◆ REQUIREMENT: Please pick out each line in the entries below that contains the word "many", and copy those lines.

○ ○ ○

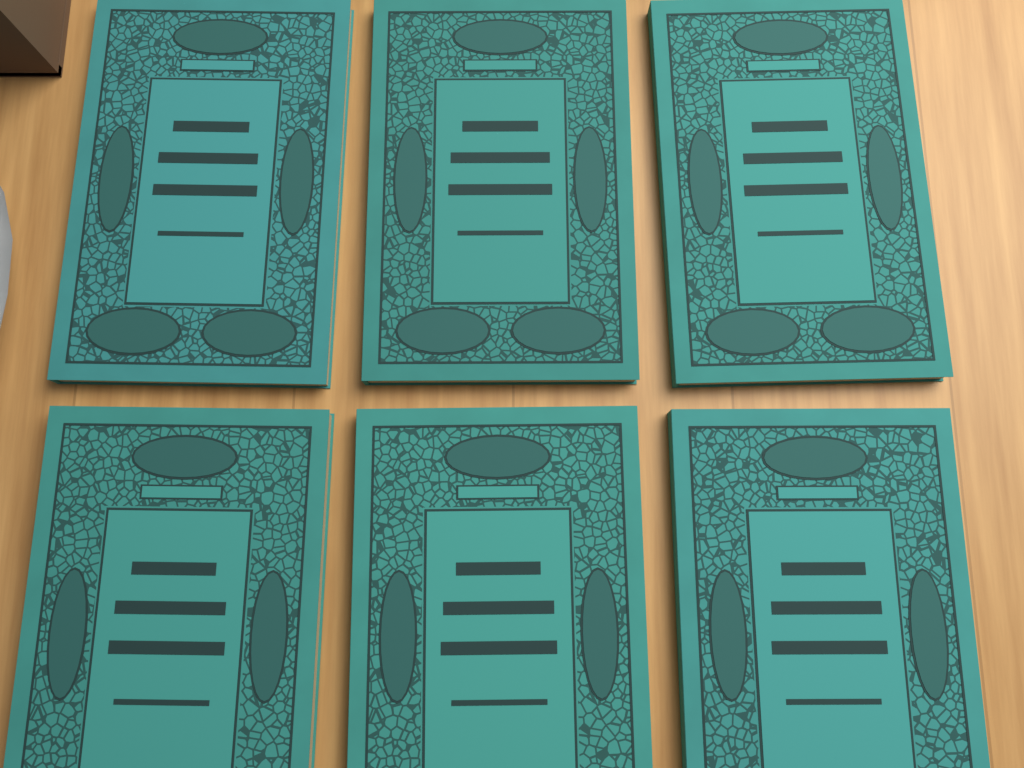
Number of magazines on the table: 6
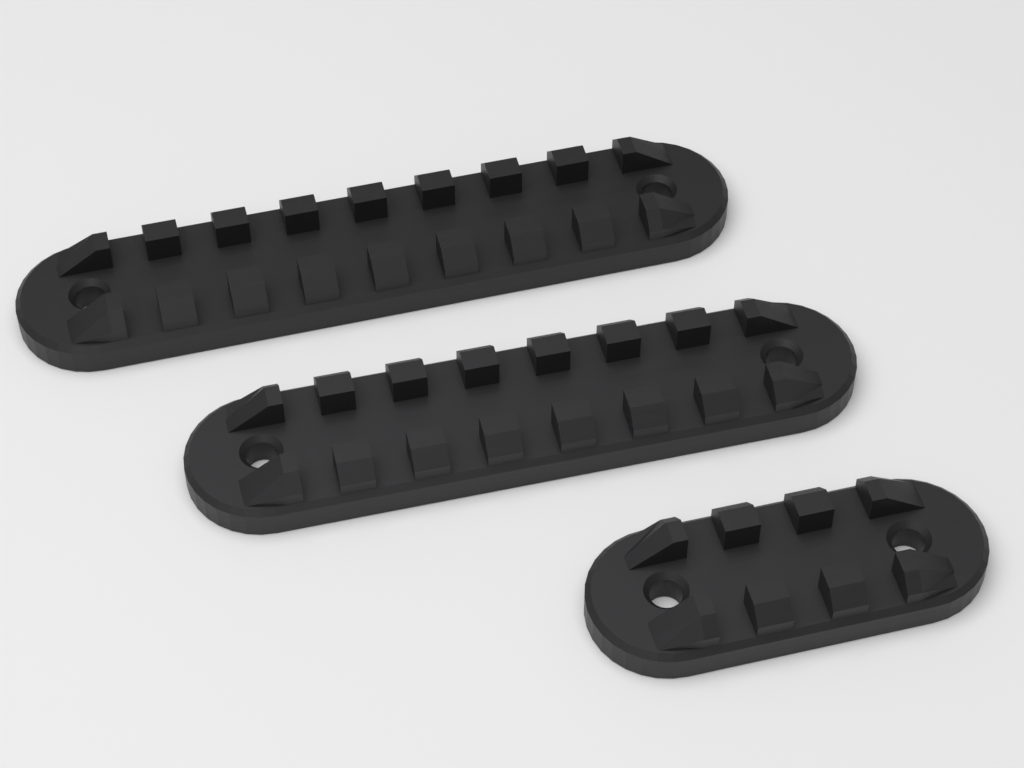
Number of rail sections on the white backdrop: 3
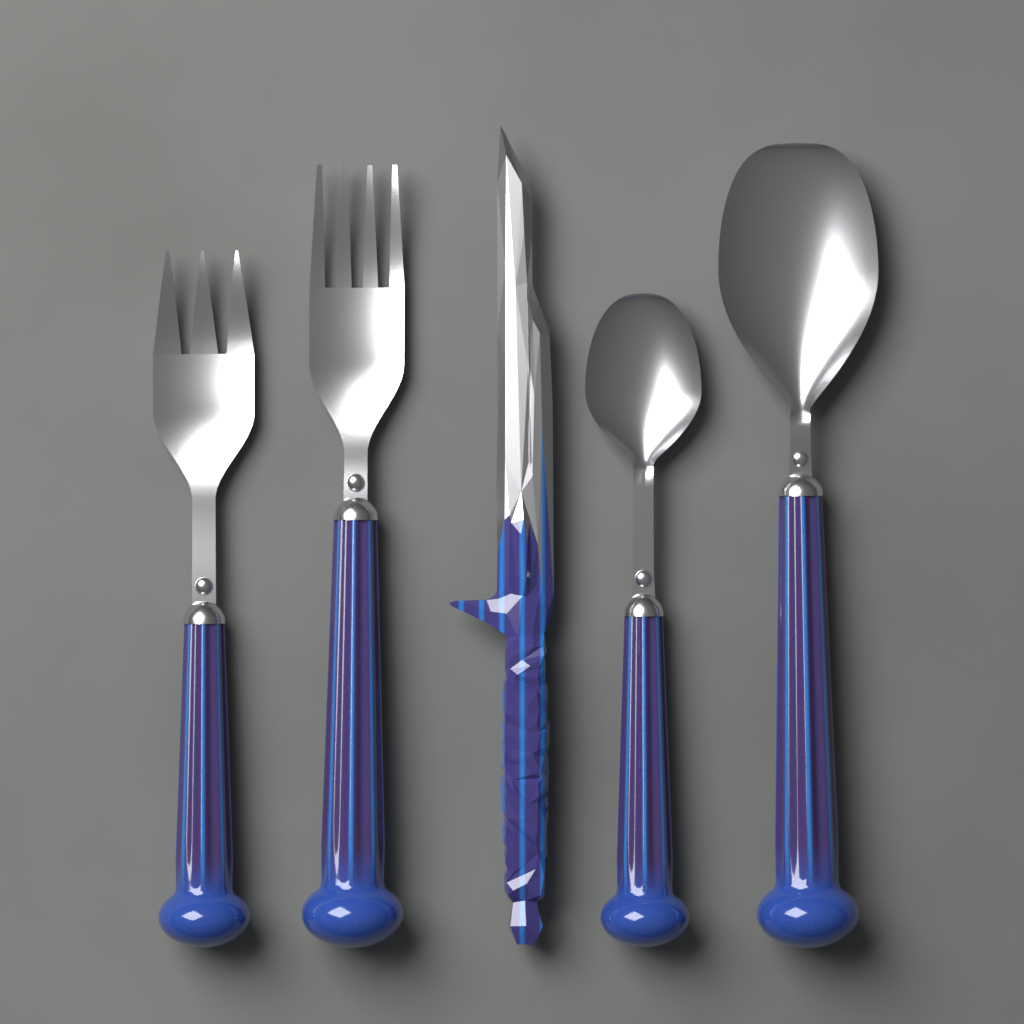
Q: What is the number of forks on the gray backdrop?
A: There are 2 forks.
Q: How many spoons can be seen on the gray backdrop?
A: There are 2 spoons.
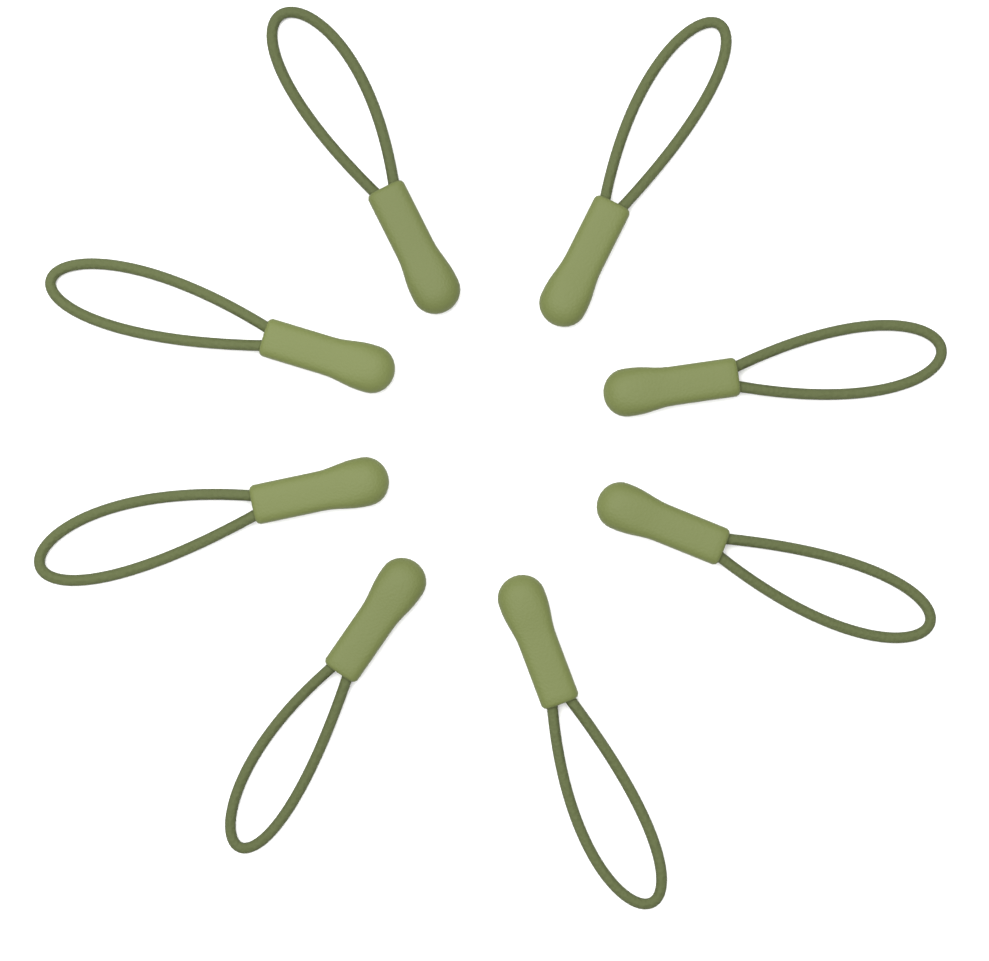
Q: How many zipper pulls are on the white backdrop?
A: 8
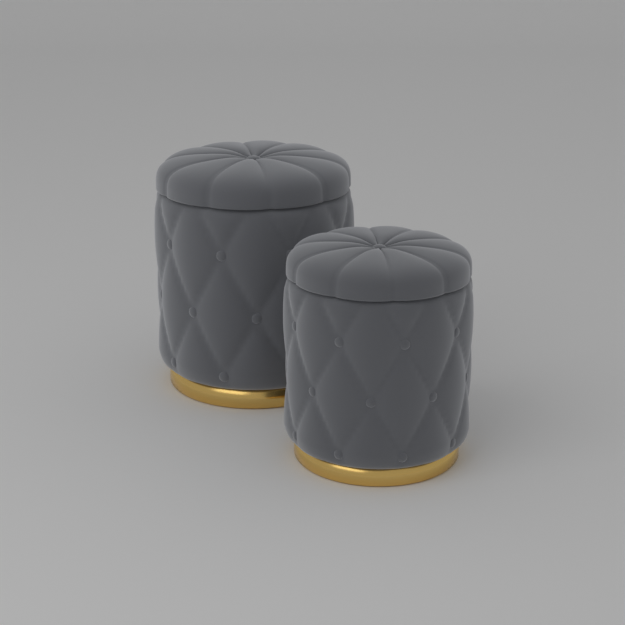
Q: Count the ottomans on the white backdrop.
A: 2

○ ○ ○

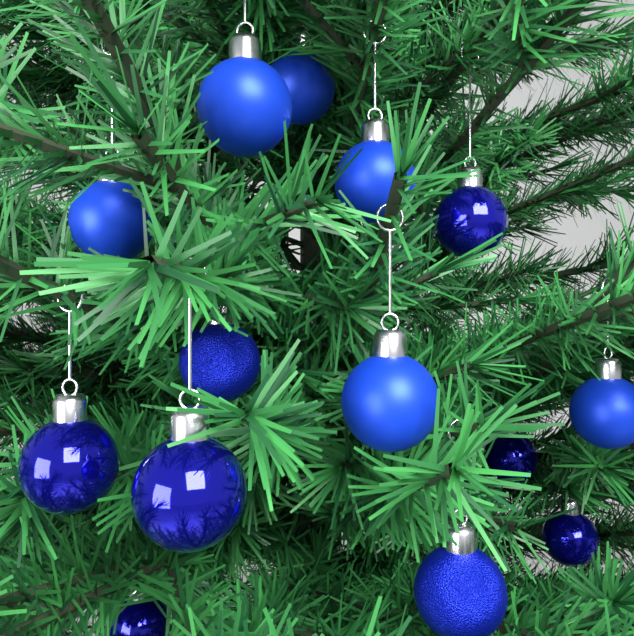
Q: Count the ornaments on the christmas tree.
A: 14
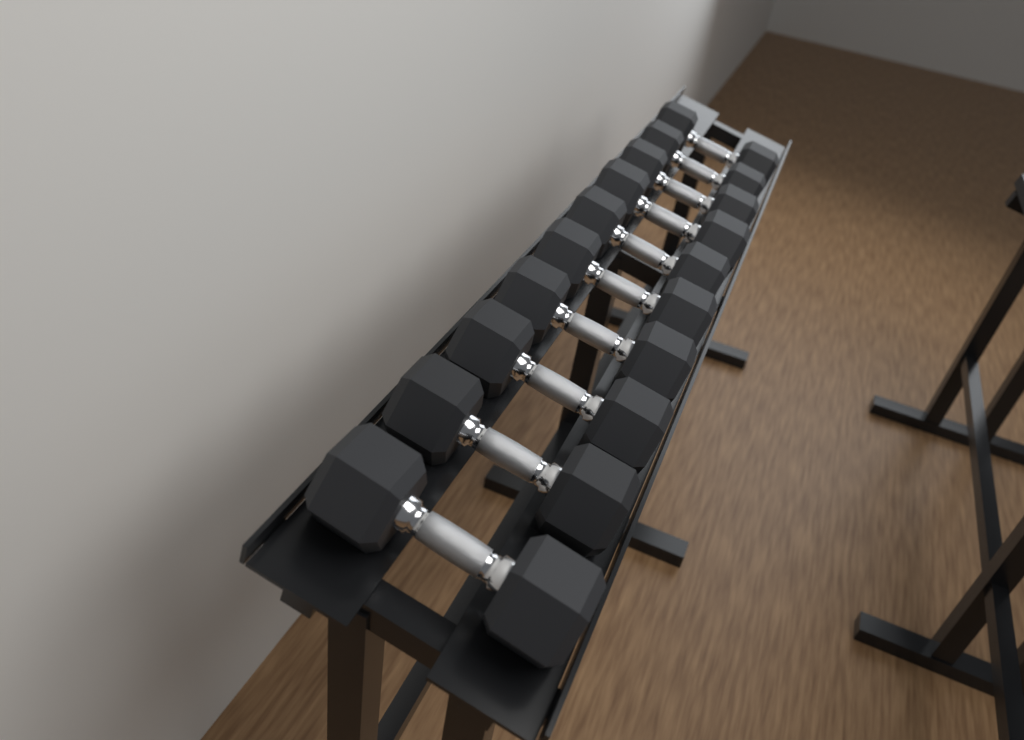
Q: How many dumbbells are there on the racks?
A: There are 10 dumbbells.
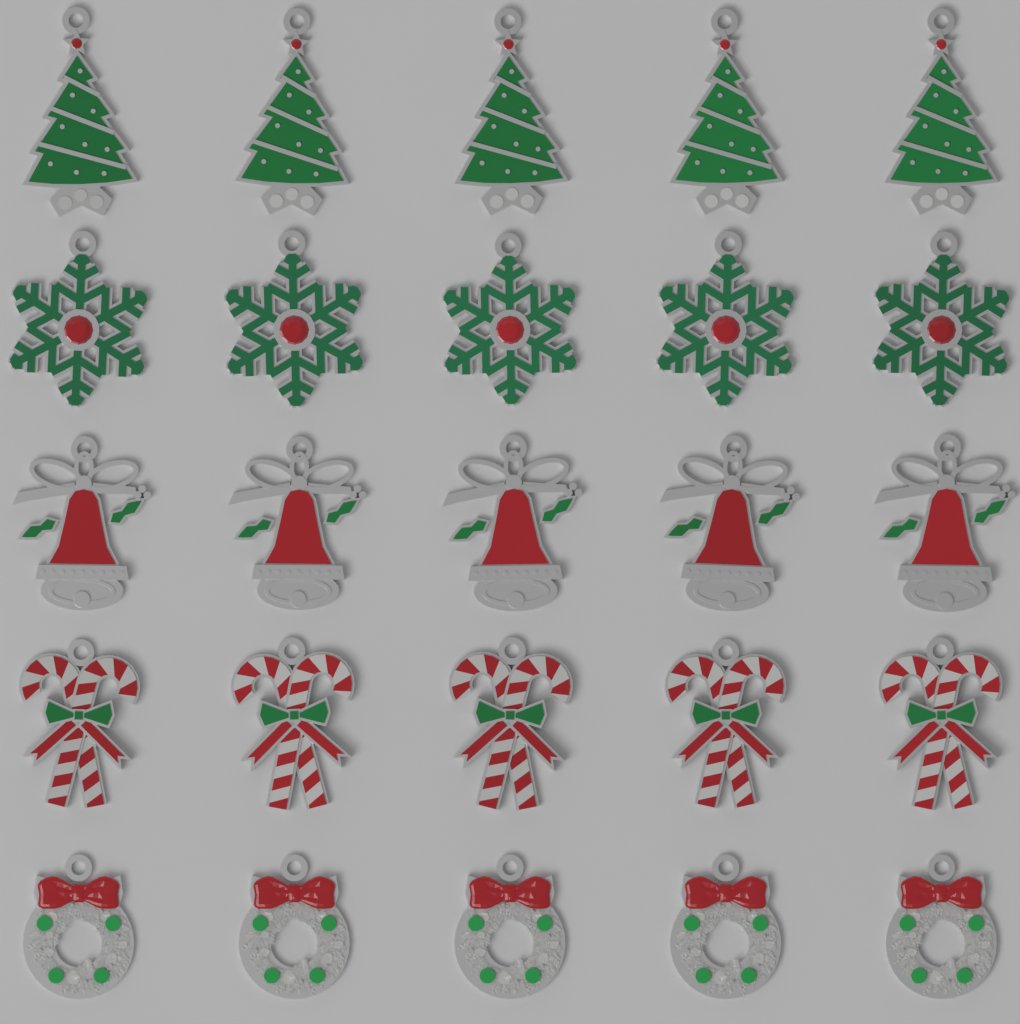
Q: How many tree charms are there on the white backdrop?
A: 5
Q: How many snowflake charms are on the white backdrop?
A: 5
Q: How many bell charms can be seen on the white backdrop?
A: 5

○ ○ ○

◆ ANSWER:
Q: How many spoons can be seen on the gray backdrop?
Q: How many zipper pulls are on the white backdrop?
Q: How many dumbbells are there on the racks?
Q: How many tree charms are there on the white backdrop?
Q: How many snowflake charms are on the white backdrop?
Q: How many bell charms can be seen on the white backdrop?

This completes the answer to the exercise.